Exercise brief: Return only those lines of the listing that hold the word "black".

Records to use:
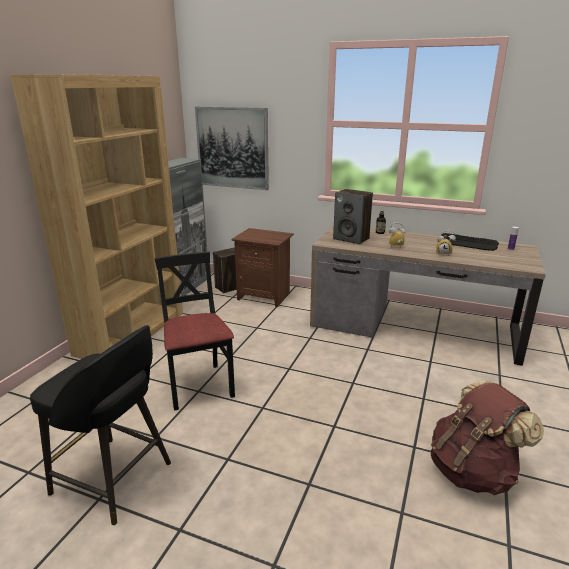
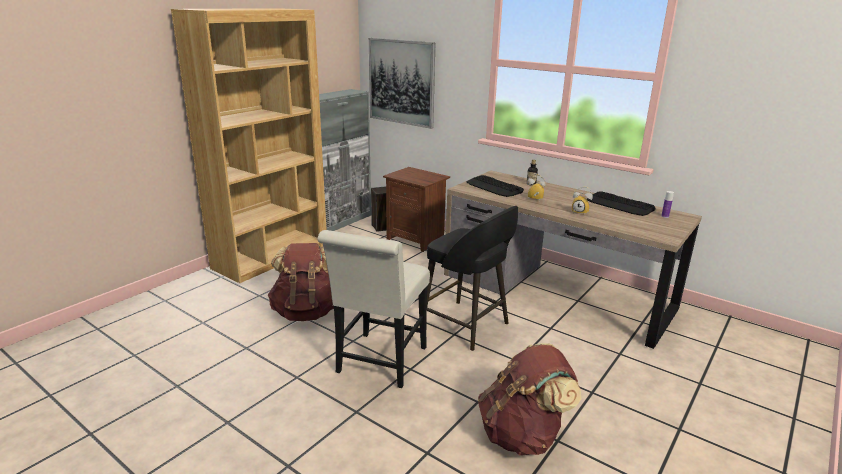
camera: 15 degrees right, 0 degrees up
(115, 479) = (196, 374): black stool -> black stool (467, 326)
(199, 386) = (306, 312): black chair -> brown backpack
(301, 427) = (379, 363): none -> white chair
(351, 239) = (494, 187): speaker -> keyboard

Response area:
(115, 479) = (196, 374): black stool -> black stool (467, 326)
(199, 386) = (306, 312): black chair -> brown backpack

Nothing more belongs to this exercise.